A codicil to Richard Chichester’s will states

Whereas it occurs to my mind, that it may so happen that some of the slaves I have in my will bequeathed, or devised unto my beloved wife, Sarah Chichester may be induced to run away from her service, in order to perplex and distress my said wife – Therefore to prevent such an evil I Do then in that Case give and bequeath unto my said beloved wife, full and complete power and absolute authority to sell and dispose of any, and every one of said slaves, that shall violate the laws of the land and their duty

Find a Grave.


Richard’s nickname “Hard,” given by many biographers may be due to his cruel treatment of slaves. On the other hand, Richard’s gravestone in the Chichester Family Cemetery in Lorton, Virginia, is broken and the “RIC” is missing from his name. The stone reads “SACRED To the memory of …HARD CHICHESTER.” Which came first, the nickname or the broken stone?


Richard died a wealthy man. In his will, he bequeathed over three thousand acres in Fairfax and Fauquier counties to his heirs, along with livestock, plantation equipment, and 126 slaves. He even had some property back in old England, in Colchester, and a copy of his will was filed with the Prerogative Court of Canterbury, England.

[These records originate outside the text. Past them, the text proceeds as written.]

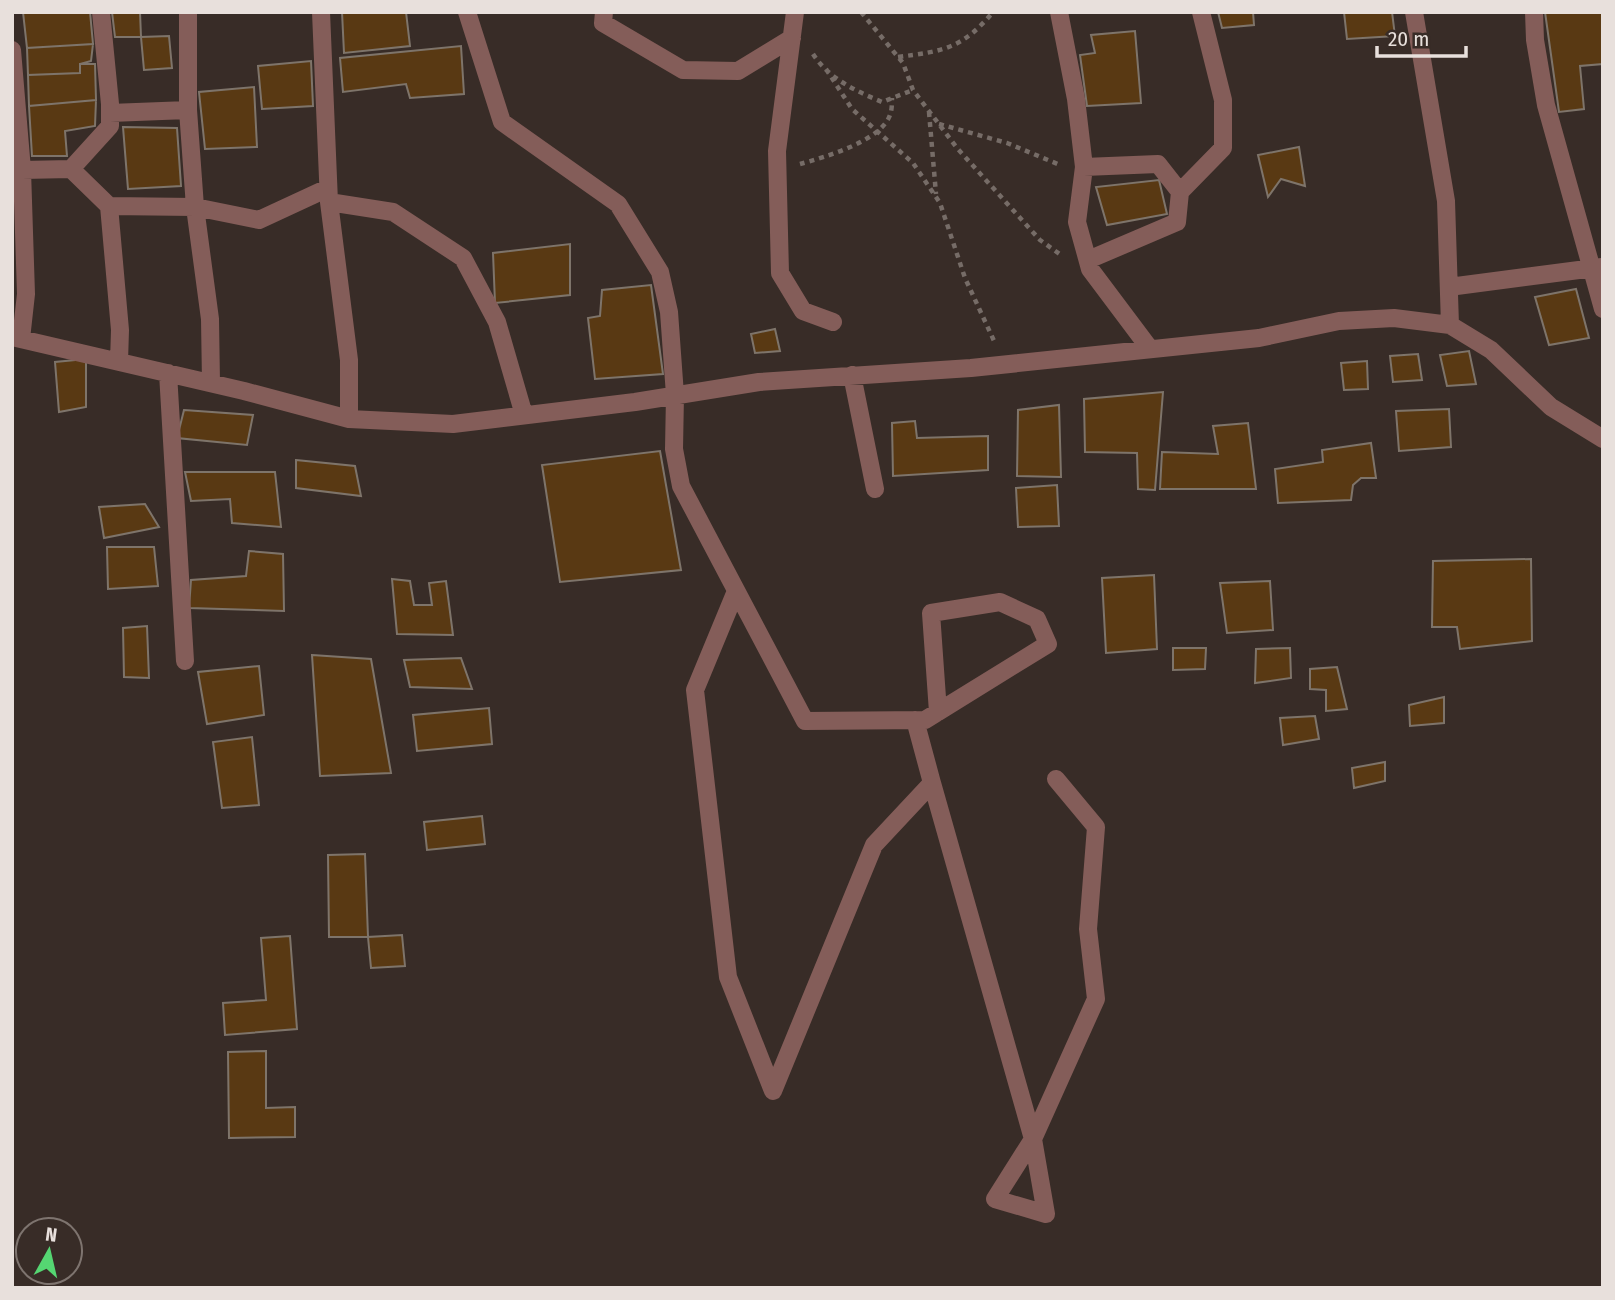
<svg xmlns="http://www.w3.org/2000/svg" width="1615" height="1300" viewBox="0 0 1615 1300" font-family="'Fira Sans Condensed',sans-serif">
<rect width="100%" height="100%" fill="#382c27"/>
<!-- building -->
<path fill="#593913" stroke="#7e746a" stroke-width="2" d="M23,12h67l3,32 -66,4z
M112,12h28l1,25h-26z
M342,12h64l4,34 -66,7z
M1218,12h35l1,13 -32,3z
M1344,12h48l3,24 -48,3z
M1545,12h58v52l-23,2 4,43 -25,3z
M1135,31l6,72 -54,3 -7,-51 15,-2 -4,-18z
M169,36l3,32 -28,2 -3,-33z
M93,44l-2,17 -11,3v9l-52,2 -1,-27z
M461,46l3,48 -54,4 -4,-14 -63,8 -3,-34z
M311,61l2,45 -51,3 -4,-43z
M80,64h15l1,36 -67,6 -1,-31 52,-2z
M254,87l3,60 -52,2 -6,-57z
M96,100l-1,26 -30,5 2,25h-35l-3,-50z
M123,127l54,1 4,58 -53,3z
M1299,147l6,39 -24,-7 -13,18 -10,-42z
M1159,180l8,34 -60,11 -11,-38z
M570,244v51l-75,8 -2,-50z
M651,285l12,89 -68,5 -7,-61 12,-2 2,-26z
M1576,289l13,49 -40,7 -14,-48z
M775,329l5,22 -25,2 -4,-19z
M1469,351l7,33 -29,2 -7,-31z
M1418,354l4,26 -29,2 -3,-26z
M86,359v48l-27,5 -4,-50z
M1367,361l1,28 -24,1 -3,-27z
M1163,392l-8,98 -17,-1 -1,-36 -52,-1 -1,-53z
M1059,405l2,72 -44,-1 1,-66z
M1449,409l2,38 -52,4 -3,-40z
M184,410l69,5 -6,30 -70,-7z
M915,421l2,17 71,-2v34l-95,6 -1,-53z
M1248,423l8,66h-96l2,-37 56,2 -5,-28z
M1371,443l5,35h-15l-8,7 -2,15 -73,3 -3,-34 48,-7 -1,-12z
M660,451l21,119 -121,12 -18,-117z
M296,460l59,6 6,30 -65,-8z
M185,472h90l6,55 -49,-4 -2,-24 -39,2z
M1057,485l2,41 -41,1 -2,-39z
M145,504l14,23 -55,11 -5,-31z
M107,547h47l4,39 -50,3z
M249,551l34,3 1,57 -95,-3 2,-28 55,-4z
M1531,559l1,82 -72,8 -3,-22h-25l1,-66z
M1154,575l3,74 -51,4 -4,-75z
M392,579l18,2 4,24h18l-3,-22 17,-2 7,54 -56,-1z
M1270,581l3,49 -46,3 -7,-50z
M147,626l2,52 -25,-1 -1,-49z
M1173,648h33l-1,21 -32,1z
M1290,648l1,30 -36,5 1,-34z
M312,655l59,4 20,114 -71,3z
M461,658l11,31 -62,-2 -6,-27z
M259,666l5,49 -57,9 -9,-52z
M1337,667l10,42 -21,2v-21l-16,-1v-20z
M1444,697v26l-34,3 -1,-21z
M489,708l3,36 -75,7 -4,-36z
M1315,716l4,23 -36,6 -3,-27z
M252,737l7,68 -37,3 -9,-66z
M1385,762v19l-31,7 -2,-20z
M482,816l3,28 -58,6 -3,-28z
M365,854l3,83h-39l-1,-82z
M402,935l3,31 -34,2 -3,-31z
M290,936l7,93 -72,6 -2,-32 43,-3 -5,-62z
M266,1051v57l29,-1v30l-66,1 -1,-86z"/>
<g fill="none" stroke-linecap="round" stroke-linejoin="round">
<!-- path -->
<path stroke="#766c67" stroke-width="4.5" stroke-dasharray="5 5" stroke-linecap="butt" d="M861,12l42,51 10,27 44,58 83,92 21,15
M813,54c16,25 43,37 69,48l31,-12
M898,57c45,-6 64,-8 95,-45
M826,69l26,40 61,54 27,40 25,75 30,65
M929,112l7,82
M939,124l68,19 53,22
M800,164c25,-7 81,-23 90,-49 2,-5 2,-12 2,-17"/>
<!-- street -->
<path stroke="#845d59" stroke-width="18" d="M188,12v98l7,97 15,112 1,64
M321,12l8,190 20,158v59
M467,12l35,110 116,82 42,68 9,40 6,83 -1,54 7,37 124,235 120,-1 123,-76 -11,-25 -37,-17 -69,11 7,99
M604,12l-1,11 80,47 55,1 54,-33
M795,12l-18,139 3,122 23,38 30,11
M1059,12l17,87 8,68 -7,55 13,47 60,80
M1414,12l32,189 4,124
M1534,12l1,28 11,65 57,204
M12,50l10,120 4,124 -5,45
M110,113l78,-3
M1084,167l74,-3 22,28 43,-44v-48l-22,-88
M71,169l39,-43v-22l-9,-92
M22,170l49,-1 38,37
M329,202l64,10 70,46 34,64 27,93
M1088,260l89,-38 3,-30
M1449,287l153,-20
M12,337l232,54 105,28 104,5 182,-22 124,-20 212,-14 288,-30 80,-17 55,-3 56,7 41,25 60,57 52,32
M119,362l1,-32 -11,-124 86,1 64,13 69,-32
M168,373l17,288
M852,375l23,114
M736,591l-41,99 33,287 45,114 101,-246 58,-62 -17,-63
M932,783l101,356 13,75 -51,-15 38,-60 63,-140 -8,-70 8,-102 -40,-48"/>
</g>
<!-- border -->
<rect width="1615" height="1300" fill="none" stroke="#e8e0dc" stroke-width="28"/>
<!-- north arrow -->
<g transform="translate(49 1251) rotate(8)"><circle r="33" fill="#382c27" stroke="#7e746f" stroke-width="2"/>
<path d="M0-5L12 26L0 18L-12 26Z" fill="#55d672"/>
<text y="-10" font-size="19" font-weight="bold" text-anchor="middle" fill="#e8e0dc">N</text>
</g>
<!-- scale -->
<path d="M1377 46v10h89v-10" fill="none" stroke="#e8e0dc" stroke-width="3.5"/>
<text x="1388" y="46" font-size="21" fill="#e8e0dc" stroke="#382c27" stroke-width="5" paint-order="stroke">20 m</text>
</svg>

Two of Richard’s children ended up with Tapscott descendants—Richard McCarty and Doddridge Pitt. We will take a look at the descendants of each, though the Doddridge Pitt line produced the greater number of Tapscott descendants, primarily due to Doddridge’s grandson, William Doddridge Chichester, who did his best to increase Virginia’s population on his own.